8.4.1 Expected Value
Let \(X\) be a continuous RV with pdf \(f(x)\). The expected value of \(X\) is defined as \[E(X)= \int^\infty_{-\infty} xf(x)dx \] and \[E(g(X))= \int^\infty_{-\infty} g(x)f(x)dx\]
Properties of Expected Value
These properties still hold:
\[ E(aX) = aE(X)\] \[E(X+b) = E(X) + b\]
8.4.2 A Few Named Probability Models
Normal Model
For \(X\) such that \(E(X) = \mu\) and \(SD(X) = \sigma\), a Normal random variable has a pdf of \[f(x) = \frac{1}{\sigma\sqrt{2\pi}}e^{-\frac{(x-\mu)^2}{2\sigma^2}}\]
Let the expected value be 0 and standard deviation be 1, \(\mu = 0\) and \(\sigma = 1\)

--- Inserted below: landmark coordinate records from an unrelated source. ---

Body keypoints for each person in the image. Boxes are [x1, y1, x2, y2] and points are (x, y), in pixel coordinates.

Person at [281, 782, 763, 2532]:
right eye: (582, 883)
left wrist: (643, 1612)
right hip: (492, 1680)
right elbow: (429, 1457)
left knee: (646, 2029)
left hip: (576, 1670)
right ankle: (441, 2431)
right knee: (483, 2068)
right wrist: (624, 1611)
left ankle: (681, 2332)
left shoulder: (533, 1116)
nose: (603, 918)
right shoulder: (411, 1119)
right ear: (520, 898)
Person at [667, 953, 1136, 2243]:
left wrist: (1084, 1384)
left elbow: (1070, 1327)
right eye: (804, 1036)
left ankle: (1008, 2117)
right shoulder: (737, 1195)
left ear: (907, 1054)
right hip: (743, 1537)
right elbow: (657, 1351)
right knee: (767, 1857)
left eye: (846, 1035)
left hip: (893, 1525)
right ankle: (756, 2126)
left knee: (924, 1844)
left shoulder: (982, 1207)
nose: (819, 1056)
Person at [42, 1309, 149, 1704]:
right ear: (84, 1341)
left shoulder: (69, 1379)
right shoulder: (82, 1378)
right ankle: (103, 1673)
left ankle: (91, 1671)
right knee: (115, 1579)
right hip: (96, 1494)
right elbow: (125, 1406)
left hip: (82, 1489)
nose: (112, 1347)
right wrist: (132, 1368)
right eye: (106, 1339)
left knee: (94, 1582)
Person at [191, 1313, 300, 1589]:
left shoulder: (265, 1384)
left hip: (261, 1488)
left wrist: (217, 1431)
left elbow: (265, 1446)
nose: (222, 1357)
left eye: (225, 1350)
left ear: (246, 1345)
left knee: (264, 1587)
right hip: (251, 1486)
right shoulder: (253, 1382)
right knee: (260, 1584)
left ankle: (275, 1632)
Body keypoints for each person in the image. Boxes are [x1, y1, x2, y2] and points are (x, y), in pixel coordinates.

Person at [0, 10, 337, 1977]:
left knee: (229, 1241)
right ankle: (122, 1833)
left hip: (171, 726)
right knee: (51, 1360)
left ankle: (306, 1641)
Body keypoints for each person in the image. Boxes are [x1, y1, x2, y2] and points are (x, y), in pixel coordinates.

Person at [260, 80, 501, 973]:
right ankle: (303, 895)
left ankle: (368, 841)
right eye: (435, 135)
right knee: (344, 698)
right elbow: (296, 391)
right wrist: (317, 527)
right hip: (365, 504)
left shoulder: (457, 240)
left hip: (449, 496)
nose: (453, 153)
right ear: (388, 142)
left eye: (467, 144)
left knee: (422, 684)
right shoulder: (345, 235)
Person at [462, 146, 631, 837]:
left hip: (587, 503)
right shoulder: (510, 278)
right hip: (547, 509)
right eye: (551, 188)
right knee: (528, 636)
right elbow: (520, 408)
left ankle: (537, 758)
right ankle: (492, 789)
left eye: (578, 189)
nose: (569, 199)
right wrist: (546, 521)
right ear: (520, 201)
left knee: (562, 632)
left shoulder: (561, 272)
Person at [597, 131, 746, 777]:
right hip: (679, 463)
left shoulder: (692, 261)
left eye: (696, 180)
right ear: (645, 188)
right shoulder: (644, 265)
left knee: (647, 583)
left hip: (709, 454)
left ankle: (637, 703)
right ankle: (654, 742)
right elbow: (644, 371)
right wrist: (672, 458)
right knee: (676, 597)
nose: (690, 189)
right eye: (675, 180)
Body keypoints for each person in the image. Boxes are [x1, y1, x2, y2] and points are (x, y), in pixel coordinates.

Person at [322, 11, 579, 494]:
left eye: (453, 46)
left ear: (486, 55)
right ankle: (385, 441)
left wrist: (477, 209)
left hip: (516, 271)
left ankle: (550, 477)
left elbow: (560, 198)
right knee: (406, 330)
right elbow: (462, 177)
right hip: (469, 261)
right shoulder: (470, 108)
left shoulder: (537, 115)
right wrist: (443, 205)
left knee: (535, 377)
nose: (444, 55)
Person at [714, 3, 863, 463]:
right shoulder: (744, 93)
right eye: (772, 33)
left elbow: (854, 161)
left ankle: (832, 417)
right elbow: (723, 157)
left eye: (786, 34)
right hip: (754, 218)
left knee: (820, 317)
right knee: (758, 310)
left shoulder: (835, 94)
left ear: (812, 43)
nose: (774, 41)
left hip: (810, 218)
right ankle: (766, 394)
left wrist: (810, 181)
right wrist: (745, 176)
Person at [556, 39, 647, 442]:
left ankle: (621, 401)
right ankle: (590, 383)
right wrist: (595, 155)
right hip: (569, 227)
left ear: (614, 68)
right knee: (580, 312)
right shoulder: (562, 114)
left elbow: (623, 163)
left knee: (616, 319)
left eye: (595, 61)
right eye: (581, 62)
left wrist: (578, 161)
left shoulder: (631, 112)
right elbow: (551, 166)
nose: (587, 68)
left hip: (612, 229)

We know that \(P(-1\leq X \leq 1) = F(1) - F(-1) = 0.68\)
## [1] 0.6826895
- \(P(-2\leq X \leq 2) = F(2) - F(-2) = 0.95\)
## [1] 0.9544997
- \(P(-3\leq X \leq 3) = F(3) - F(-3) = 0.997\)
## [1] 0.9973002
Let \(X\) be a Binomial Random Variable and \(Y\) be a Normal Random Variable.
As \(n\rightarrow \infty\) (\(p\) is fixed), the \(P(X = x) \approx P(x-0.5 \leq Y \leq x+0.5)\).
Note: adding and subtracting 0.5 is the continuity correction
If \(n=1000\) and \(p=0.2\), let’s compare \(P(X=200)\) and \(P(199.5\leq Y\leq 200.5)\).
## [1] 0.03152536
## [1] 0.03153095
If \(n=1000\) and \(p=0.2\), let’s compare \(P(200\leq X\leq 210)\) and \(P(199.5\leq Y\leq 210.5)\).
## [1] 0.3100719
## [1] 0.3125238
How big does \(n\) have to be for the Normal approximation to be appropriate?
- Rule of Thumb: \(np \geq 10\) and \(n(1-p)\geq 10\) because that makes sure that \(E(X)-0>3SD(X)\) (mean is at least 3 SD’s from 0).
For \(p=0.2\), that means that \(n\geq 50\).